The incorporation of HDCCP or DCCP lowered the L^* and b^* values while growing the a^* value of cookies. The Maillard reaction between the amine groups of protein and the carbonyl groups of carbohydrates raised the darkness and redness of cookies after baking [7]. At the identical replacement ratio, DCCP-incorporated cookies showed a higher L^* and a lower ΔE value than HDCCP-incorporated cookies. The darker surface of cookies can be attributed to facilitating Maillard reactions, which result from an increment in the amount of reduced sugar after cellulase treatment [7].

3.3.4. The Influence of the Partial Replacement of Wheat Flour on the Sensory Evaluation of Cookies

Figure 6 expresses the influence of HDCCP or DCCP incorporation on the overall acceptability of cookies.

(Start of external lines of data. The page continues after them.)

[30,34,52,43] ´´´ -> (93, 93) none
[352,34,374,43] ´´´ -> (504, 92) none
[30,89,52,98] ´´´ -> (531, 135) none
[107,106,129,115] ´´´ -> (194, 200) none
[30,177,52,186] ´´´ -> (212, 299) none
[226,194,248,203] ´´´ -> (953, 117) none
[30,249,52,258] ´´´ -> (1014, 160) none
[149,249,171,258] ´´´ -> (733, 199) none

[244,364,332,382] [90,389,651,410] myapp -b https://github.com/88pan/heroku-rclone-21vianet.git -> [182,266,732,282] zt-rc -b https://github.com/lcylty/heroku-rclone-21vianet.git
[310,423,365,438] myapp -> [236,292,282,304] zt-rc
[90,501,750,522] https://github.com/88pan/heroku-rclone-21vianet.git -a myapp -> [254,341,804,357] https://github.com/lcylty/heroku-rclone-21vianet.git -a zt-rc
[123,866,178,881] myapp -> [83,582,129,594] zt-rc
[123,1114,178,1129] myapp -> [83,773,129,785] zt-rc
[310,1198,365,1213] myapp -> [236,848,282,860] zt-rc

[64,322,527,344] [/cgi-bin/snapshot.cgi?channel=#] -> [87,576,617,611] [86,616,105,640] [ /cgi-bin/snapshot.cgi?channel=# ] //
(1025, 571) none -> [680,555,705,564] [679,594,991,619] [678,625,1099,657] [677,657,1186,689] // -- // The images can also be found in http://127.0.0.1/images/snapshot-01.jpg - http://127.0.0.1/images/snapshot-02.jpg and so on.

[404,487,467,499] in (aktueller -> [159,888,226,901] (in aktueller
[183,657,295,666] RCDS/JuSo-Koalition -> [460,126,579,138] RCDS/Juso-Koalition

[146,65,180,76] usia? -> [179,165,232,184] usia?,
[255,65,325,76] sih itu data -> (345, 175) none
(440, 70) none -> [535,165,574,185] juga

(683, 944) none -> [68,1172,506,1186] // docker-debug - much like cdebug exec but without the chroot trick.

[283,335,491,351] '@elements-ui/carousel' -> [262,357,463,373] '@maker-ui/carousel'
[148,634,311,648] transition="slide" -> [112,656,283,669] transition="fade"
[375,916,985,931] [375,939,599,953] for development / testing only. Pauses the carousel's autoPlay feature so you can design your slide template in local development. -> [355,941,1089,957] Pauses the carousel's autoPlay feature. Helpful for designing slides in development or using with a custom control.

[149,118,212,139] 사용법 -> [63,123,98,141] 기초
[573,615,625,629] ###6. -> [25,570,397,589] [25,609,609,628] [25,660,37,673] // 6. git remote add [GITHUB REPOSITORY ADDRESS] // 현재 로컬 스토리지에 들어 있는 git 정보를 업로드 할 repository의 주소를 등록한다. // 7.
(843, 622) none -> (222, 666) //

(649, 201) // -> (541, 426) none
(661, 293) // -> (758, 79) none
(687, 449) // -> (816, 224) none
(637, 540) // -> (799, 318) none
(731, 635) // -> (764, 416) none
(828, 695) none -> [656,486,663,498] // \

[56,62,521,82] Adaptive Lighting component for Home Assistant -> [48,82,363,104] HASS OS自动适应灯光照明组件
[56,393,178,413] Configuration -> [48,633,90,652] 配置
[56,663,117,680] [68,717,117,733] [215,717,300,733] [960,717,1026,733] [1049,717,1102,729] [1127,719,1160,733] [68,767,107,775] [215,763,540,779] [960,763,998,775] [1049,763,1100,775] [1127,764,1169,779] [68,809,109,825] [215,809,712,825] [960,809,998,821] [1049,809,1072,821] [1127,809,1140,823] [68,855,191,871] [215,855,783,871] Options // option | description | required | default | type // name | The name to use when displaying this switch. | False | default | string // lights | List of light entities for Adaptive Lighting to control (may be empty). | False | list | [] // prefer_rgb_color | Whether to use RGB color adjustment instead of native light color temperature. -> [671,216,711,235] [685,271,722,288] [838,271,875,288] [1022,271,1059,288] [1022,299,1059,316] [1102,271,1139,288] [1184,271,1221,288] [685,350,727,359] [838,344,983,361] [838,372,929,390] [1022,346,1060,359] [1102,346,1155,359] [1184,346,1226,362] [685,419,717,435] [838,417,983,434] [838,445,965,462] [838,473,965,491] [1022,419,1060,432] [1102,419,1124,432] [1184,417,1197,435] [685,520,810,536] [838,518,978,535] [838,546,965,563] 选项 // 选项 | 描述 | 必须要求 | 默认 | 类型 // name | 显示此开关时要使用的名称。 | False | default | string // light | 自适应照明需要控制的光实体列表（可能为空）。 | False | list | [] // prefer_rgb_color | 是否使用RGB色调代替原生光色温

The overall acceptability of cookies decreased with the increasing amount of incorporated DCCP or HDCCP. These values can have a relationship with high hardness and the darkness of the cookie’s appearance [42].

4. Conclusions

The enzymatic hydrolysis process was demonstrated to reduce the RIS of DCCP, owing to a decrease in IDF content and an increase in SDF content. The optimal conditions for the cellulase treatment were discovered at 10.3 g buffer/g of materials, 3.7 U/g of the materials, and 60 min of retention time by using the CCD model. The high values of determination coefficients (R² > 0.97) confirmed the fit of predicted models, and the differences between the forecast and experimental values were not substantial. Cookies made with HDCCP expressed lower RIS, SDF content, and changes in physical properties (color, diameter, thickness, spread factor, and hardness) compared to those with DCCP. Based on the result of sensory evaluation, a 10% HDCCP replacement ratio for fiber-enriched products was the most suitable as it was equal to the conventional product. This study provides a green method for reducing RIS through partially converting IDF into SDF and valorizing the by-product into fiber-enriched cookies.